After eating I took some quick photos of some of the historic downtown. Many storefronts are dilapidated or boarded up. There are multiple reasons for this urban blight, and the general feel in Butte that it is a city deep in decline.
Firstly, the Berkley Pit itself is a Superfund site. It has caused mass contamination of ground water in the region with heavy metals such as lead, cadmium and arsenic. Though cleanup is ongoing, the active mining is still a source of contaminated dust and the water at the bottom of the pit is considered highly caustic. Fred from Bozeman told me a story about a group of water testers who went out into the water using an aluminum boat. They were advised to spend no more than 30 minutes on the pool. They spent less than five out of fear.
Secondly, the downturn of the US mining industry in the 1980s and into the current era, which lead to overall depressed wages in the region and a huge increase in poverty. Fully 20% of Butte’s population is below the poverty line.
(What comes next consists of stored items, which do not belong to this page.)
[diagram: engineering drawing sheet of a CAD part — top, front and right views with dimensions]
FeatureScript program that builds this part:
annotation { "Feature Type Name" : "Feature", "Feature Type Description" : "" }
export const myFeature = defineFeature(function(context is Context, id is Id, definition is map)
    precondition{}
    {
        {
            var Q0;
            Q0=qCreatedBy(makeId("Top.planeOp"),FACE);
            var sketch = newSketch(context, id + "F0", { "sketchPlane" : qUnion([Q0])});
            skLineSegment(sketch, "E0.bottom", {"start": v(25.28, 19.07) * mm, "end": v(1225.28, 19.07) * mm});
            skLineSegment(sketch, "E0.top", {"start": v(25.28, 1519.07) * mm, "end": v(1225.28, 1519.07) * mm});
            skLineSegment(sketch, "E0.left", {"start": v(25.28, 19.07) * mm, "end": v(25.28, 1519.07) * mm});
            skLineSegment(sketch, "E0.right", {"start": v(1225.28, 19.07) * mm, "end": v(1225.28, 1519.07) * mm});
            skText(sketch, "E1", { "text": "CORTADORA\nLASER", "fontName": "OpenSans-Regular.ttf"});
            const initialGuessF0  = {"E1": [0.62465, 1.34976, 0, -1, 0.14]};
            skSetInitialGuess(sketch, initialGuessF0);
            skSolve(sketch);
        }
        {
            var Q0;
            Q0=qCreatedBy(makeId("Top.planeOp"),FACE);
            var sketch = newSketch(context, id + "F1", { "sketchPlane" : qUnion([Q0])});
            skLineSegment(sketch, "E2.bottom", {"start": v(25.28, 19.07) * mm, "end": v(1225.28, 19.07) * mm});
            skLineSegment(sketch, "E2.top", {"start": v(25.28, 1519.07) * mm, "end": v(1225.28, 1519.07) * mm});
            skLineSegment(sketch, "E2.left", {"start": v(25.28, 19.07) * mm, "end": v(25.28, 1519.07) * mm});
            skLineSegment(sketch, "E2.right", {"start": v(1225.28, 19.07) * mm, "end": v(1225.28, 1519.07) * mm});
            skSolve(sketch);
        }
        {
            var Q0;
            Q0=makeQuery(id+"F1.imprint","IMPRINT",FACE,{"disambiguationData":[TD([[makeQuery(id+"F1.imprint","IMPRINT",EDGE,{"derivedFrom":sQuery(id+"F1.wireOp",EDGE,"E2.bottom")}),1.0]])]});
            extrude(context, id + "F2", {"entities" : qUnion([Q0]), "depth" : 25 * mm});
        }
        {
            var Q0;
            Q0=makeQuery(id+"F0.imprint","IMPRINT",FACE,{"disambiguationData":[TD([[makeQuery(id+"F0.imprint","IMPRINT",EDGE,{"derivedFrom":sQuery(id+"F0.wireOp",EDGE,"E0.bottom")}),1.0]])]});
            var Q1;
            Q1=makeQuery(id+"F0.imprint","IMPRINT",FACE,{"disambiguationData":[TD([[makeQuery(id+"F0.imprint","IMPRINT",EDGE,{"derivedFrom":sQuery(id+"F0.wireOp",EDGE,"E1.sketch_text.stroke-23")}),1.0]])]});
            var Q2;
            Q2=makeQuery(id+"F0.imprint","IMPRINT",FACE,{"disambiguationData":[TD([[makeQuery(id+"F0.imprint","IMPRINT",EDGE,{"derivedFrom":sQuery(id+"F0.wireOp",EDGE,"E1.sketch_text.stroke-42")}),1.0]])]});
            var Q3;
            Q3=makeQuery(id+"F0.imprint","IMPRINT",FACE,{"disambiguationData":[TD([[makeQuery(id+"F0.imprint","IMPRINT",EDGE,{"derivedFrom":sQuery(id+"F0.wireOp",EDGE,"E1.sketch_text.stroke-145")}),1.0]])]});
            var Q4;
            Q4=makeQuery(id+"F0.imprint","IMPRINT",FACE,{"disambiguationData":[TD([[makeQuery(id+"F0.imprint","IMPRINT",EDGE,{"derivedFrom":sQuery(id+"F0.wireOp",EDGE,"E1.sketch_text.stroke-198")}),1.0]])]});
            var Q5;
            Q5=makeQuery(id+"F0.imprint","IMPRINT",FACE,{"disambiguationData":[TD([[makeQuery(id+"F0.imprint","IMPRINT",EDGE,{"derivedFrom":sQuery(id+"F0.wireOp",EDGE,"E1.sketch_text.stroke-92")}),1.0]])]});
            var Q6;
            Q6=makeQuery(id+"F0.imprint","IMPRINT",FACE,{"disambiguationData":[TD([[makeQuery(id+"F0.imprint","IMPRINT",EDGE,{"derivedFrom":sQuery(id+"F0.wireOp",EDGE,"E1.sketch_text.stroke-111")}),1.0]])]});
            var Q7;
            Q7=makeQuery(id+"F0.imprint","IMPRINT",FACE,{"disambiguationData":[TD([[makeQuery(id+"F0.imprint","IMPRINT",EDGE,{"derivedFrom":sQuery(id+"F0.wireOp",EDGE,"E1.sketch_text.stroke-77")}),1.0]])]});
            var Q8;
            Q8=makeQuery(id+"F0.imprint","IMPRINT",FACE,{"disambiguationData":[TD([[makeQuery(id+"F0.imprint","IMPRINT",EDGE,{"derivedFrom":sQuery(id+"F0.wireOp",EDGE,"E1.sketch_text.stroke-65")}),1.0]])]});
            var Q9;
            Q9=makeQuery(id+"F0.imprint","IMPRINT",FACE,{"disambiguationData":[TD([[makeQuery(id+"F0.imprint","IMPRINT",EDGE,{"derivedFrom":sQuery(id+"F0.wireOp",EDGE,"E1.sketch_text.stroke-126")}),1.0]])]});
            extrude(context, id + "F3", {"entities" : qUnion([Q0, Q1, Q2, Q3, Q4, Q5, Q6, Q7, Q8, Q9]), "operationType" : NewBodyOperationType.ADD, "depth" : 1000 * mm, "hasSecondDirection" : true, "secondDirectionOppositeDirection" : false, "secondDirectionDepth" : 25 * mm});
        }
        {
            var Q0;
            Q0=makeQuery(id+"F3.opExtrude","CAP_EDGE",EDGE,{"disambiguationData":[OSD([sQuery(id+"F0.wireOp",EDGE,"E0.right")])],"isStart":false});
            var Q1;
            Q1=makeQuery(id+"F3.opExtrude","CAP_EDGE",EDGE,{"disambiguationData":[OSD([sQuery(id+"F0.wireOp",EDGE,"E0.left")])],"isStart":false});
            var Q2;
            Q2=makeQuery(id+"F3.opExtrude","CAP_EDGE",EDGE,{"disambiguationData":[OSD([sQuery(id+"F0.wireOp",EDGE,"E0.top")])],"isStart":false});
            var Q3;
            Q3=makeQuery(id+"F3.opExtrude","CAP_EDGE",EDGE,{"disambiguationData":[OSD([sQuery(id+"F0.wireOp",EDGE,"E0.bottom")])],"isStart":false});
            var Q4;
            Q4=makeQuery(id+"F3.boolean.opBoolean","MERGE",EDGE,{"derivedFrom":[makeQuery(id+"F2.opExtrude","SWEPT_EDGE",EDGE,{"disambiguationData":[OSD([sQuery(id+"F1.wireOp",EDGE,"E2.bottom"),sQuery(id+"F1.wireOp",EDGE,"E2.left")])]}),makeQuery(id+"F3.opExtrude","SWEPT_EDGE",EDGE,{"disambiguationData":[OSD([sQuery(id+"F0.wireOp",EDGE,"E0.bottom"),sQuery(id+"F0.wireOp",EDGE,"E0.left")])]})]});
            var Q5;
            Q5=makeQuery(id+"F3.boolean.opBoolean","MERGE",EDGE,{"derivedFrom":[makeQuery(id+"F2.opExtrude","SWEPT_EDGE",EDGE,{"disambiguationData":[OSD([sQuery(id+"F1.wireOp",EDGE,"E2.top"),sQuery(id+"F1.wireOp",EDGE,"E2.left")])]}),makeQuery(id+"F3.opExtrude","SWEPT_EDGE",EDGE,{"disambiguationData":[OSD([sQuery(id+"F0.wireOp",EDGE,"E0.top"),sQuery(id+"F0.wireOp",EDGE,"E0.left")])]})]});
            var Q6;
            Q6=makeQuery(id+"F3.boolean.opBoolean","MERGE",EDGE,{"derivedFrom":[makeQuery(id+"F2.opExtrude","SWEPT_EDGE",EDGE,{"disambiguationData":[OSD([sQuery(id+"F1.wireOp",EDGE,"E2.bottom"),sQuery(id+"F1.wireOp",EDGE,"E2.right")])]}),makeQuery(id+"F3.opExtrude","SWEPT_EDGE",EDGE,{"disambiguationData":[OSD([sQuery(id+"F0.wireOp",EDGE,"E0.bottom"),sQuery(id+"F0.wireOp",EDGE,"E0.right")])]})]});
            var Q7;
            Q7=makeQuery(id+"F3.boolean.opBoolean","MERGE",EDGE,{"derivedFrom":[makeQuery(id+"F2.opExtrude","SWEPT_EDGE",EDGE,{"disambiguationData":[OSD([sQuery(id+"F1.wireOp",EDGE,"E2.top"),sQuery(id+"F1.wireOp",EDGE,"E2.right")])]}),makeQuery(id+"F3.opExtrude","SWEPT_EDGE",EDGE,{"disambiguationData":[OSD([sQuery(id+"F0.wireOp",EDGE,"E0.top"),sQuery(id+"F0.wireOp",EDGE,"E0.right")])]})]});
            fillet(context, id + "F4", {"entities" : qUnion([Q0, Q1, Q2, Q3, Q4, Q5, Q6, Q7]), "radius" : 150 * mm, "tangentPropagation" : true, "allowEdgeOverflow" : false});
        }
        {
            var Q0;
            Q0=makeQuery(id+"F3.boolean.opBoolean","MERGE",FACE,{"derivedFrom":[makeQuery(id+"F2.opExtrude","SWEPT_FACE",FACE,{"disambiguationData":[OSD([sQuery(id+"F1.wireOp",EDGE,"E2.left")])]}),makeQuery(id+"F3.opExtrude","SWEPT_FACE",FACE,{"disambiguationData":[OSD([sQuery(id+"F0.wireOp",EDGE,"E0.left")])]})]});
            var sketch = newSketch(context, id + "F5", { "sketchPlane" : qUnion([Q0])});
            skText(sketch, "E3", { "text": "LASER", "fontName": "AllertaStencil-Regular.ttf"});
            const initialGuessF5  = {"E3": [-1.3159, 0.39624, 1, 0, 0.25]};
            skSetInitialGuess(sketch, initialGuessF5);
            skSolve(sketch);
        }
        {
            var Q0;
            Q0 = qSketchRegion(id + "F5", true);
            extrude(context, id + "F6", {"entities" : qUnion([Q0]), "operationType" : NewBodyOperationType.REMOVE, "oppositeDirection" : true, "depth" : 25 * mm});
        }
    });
This had a cascade effect throughout Butte itself, leading to closed business and a general urban blight.
Genuinely it’s a real shame, because the architecture throughout the city is stunning.
The city itself is chock full of homes from the post civil war era and into the 1920s with their ornate styling. Some are well kept, others are not. I fear until Butte can figure out how to economically pivot, and rejuvenate the environment while preventing future environmental damage, it may forever languish in this state of disrepair until all its old character has decayed permanently.
Butte was not my ending destination however, I had dithered about the idea of pressing on further and I settled on making it to a small community on the exurban edge of Butte called Rocker. Given the stresses of the last few days, and no available hosts I opted to stay in the Rocker Inn. Getting there meant taking a cycling path from the University on the hill down to the lowlands.
The path was perhaps 3 miles, but it was three miles of very little pedalling due to the grade. It gave me an opportunity for a relaxing and beautiful ride out of Butte.
I spotted different plants I had not yet seen. The first of which I thought looked very similar to baby’s breath.
In fact it is Gysophilia paniculata… or commonly known as Baby’s breath. However it’s not a native species. Rather it was likely brought to the Butte area as an ornamental plant from the Austria region, resulting in invasive spreading into the hills and prairies.
The second flower I had not yet seen was Mentzelia decapetala, or the tenpetal blazing star. While not a true carnivorous plant, it will passively trap small flies which then die in its sticky bloom.
Not long after passing off the trail I was in Rocker itself. There was genuinely nothing to it, not even a stop light, just a built up travel stop for fuel, food and hotels. Mine was the Rocker Inn.
After getting settled I walked over to the McDonalds in the Travel center and ate and finished my blog. Upon leaving I was greeted with a stunning atmospheric display:
I knew this was a special moment, and so I rushed over to the hotel to get my professional camera and then quickly walked out to an area away from structures and waited patiently for the shot.
While waiting, my wife called and we spoke for around thirty minutes. Still I waited. I sat there for perhaps an hour on the warm sand, watching the distant mountains and the sky. Occasionally a red sun would peep out from behind a cloud. Finally, the sun blazed through lighting up the dramatic sky:
Shortly after the dramatic lighting changed to the civil twilight, and so I moved off, snapping a picture of the hotel’s American flag as I passed by to my room. And that was the end of my 37 mile day through the mountains and Butte.